::: GIVEN ENTRIES

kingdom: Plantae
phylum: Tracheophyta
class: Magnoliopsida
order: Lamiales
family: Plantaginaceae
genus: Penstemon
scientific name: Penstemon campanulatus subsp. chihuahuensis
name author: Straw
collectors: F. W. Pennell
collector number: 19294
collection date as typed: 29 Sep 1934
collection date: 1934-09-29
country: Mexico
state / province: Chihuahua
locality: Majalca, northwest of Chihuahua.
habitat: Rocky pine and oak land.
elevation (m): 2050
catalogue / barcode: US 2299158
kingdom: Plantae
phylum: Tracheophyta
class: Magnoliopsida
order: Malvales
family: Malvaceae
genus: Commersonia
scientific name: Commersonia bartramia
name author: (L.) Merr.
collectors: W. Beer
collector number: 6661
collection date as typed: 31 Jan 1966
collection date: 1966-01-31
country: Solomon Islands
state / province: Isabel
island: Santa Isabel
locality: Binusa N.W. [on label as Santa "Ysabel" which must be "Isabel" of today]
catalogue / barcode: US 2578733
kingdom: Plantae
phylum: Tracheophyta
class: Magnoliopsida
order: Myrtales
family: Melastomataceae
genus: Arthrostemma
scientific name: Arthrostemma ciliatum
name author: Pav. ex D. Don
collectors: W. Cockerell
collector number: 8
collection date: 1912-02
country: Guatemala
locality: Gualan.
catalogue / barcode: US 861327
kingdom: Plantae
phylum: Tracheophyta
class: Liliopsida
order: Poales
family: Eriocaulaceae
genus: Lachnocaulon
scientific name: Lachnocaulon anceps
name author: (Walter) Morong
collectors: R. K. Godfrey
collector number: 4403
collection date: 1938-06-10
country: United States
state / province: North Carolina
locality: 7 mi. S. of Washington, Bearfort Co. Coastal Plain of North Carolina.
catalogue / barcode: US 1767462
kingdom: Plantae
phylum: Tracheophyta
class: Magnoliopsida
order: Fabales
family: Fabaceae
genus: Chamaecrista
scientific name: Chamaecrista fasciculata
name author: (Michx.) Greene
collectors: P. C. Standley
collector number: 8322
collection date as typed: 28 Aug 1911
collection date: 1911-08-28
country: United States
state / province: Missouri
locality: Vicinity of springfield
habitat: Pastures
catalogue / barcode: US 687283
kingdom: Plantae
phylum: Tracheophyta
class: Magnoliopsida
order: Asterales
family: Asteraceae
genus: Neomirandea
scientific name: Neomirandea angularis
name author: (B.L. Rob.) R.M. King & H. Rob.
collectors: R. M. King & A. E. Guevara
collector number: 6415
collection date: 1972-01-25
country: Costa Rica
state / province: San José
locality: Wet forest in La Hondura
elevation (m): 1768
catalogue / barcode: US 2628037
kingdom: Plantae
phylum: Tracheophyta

::::::

_REQUIREMENTS_: Locate each line in the entries above that contains the word "province", and copy every such line in full.

_ANSWER FOR THE TASK_:
state / province: Chihuahua
state / province: Isabel
state / province: North Carolina
state / province: Missouri
state / province: San José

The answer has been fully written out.